[Required action]
Please print the entries below exactly, from the line with "68: (617, 372, 2.22)" through the line with "79: (457, 507, 2.13)", including both of those lines and leaving out all others.

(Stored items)

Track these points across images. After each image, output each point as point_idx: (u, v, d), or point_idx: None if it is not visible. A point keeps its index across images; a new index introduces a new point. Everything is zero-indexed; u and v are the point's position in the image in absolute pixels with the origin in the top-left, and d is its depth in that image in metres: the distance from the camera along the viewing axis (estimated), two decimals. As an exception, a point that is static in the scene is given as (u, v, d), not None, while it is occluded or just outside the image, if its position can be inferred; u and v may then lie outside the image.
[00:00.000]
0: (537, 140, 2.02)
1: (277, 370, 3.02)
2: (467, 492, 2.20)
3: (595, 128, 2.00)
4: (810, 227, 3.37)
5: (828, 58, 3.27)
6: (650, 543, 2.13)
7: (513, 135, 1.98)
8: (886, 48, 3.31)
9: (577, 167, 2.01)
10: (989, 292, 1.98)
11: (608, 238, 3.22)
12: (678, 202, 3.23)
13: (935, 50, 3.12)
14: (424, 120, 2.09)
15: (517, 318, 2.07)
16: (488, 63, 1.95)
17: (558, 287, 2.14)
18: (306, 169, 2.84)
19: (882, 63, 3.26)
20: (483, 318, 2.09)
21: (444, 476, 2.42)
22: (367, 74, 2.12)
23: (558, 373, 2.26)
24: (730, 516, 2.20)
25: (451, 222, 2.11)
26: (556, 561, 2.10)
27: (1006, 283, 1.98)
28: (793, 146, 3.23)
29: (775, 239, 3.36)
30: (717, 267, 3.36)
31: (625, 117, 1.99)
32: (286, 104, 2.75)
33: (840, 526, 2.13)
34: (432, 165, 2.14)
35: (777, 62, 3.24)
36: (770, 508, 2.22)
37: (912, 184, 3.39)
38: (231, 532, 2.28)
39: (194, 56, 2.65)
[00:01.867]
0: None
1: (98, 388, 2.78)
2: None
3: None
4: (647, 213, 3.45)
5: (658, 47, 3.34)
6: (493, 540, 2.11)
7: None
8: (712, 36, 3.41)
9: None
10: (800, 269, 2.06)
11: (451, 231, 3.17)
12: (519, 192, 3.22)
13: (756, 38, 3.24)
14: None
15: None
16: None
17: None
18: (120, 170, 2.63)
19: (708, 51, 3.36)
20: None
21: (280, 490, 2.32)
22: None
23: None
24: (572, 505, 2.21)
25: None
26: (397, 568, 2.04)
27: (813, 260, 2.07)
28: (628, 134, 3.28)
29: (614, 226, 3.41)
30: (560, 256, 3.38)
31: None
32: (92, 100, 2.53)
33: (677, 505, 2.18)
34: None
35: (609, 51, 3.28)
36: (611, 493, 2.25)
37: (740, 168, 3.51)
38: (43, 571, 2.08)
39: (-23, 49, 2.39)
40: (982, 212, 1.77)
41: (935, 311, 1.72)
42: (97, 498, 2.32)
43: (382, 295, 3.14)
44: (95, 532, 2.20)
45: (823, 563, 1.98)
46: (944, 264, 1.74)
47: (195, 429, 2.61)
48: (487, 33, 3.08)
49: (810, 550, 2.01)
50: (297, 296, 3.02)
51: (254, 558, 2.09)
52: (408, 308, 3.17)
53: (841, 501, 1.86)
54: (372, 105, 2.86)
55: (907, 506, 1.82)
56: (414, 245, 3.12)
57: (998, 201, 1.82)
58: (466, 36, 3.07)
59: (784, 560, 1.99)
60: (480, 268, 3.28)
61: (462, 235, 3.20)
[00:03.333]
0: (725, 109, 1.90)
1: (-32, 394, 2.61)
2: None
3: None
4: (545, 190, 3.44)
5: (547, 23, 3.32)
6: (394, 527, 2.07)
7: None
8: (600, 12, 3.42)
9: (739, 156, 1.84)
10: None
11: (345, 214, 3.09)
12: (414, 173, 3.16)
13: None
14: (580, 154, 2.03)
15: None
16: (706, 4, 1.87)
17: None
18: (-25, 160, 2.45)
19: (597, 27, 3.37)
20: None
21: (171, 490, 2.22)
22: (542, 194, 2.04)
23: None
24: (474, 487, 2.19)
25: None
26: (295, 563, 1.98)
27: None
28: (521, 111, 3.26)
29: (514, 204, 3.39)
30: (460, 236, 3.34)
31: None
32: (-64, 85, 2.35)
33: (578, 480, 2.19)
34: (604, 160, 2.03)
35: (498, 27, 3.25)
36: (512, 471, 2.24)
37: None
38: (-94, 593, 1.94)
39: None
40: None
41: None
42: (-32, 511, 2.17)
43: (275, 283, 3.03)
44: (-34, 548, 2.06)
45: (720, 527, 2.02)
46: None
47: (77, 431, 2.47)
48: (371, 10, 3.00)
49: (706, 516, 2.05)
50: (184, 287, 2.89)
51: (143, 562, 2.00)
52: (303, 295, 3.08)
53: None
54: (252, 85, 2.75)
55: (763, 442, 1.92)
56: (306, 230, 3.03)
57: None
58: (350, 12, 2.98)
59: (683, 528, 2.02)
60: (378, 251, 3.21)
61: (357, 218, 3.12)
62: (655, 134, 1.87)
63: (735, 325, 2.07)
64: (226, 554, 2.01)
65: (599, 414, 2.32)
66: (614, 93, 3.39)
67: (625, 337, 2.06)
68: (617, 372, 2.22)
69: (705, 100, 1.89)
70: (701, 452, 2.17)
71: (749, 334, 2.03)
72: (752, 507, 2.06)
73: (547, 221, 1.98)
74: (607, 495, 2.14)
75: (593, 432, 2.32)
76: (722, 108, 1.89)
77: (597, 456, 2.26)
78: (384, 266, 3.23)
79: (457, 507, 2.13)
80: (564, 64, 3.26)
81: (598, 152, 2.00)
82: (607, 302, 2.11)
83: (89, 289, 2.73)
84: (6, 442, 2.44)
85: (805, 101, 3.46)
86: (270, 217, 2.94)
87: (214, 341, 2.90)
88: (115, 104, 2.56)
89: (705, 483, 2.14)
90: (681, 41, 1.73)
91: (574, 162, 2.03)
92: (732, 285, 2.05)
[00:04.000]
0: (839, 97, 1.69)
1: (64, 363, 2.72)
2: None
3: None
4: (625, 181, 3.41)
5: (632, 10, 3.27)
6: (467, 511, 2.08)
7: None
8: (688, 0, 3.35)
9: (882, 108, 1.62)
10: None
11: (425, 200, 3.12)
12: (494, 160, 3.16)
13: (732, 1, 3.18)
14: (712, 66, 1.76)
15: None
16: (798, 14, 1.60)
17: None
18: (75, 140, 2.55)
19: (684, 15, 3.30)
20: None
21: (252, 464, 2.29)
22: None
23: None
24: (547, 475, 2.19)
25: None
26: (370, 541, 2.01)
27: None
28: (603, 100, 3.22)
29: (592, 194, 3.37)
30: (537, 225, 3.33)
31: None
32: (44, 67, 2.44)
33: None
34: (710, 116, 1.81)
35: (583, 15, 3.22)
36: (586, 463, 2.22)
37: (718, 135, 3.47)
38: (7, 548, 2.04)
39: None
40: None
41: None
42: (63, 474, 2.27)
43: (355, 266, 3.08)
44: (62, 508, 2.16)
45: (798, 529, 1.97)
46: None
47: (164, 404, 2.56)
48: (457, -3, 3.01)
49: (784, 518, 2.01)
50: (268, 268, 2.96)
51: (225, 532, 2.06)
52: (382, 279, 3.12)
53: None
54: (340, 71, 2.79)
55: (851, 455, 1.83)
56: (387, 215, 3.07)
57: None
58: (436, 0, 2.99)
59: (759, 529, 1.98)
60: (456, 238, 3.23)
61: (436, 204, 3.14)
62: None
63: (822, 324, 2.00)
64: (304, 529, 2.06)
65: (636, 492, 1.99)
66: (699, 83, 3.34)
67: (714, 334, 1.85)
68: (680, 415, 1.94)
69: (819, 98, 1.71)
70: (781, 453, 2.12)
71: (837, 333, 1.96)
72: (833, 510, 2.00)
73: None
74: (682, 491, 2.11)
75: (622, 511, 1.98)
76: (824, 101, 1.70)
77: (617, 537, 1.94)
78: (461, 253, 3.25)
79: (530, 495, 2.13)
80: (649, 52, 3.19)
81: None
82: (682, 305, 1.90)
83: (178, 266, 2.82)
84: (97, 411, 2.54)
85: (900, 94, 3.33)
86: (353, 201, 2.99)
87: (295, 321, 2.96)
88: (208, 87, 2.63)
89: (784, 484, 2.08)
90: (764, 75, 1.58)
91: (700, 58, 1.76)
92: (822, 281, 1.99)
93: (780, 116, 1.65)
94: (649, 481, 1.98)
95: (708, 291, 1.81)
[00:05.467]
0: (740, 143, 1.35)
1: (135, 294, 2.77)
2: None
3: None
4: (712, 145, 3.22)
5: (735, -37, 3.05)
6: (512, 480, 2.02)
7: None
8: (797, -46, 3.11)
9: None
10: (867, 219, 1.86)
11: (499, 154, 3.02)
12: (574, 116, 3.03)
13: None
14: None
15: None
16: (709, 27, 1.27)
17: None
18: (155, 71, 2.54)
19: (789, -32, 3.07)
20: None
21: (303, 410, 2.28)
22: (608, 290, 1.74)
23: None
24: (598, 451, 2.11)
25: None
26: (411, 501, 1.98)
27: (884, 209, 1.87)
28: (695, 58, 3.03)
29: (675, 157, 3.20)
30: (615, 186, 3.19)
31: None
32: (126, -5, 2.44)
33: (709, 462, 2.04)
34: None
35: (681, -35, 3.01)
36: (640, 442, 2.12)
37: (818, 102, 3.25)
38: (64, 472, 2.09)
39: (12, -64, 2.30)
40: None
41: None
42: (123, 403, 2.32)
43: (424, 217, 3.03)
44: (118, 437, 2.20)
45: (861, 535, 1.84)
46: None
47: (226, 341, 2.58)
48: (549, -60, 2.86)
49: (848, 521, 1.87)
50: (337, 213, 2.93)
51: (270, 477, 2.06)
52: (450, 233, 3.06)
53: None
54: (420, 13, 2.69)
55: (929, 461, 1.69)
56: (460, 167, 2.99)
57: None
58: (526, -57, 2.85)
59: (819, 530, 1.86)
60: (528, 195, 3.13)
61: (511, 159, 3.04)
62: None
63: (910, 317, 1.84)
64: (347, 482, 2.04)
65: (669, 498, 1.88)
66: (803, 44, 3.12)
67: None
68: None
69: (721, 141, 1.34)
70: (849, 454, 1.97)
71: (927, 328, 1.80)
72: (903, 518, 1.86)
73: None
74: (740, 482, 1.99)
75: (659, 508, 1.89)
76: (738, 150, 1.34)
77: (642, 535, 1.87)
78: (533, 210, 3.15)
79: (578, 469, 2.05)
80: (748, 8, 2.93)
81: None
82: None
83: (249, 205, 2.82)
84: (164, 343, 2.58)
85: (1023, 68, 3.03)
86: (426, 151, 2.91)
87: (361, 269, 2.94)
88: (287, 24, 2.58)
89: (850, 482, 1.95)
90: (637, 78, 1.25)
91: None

[Answer below]
68: (617, 372, 2.22)
69: (705, 100, 1.89)
70: (701, 452, 2.17)
71: (749, 334, 2.03)
72: (752, 507, 2.06)
73: (547, 221, 1.98)
74: (607, 495, 2.14)
75: (593, 432, 2.32)
76: (722, 108, 1.89)
77: (597, 456, 2.26)
78: (384, 266, 3.23)
79: (457, 507, 2.13)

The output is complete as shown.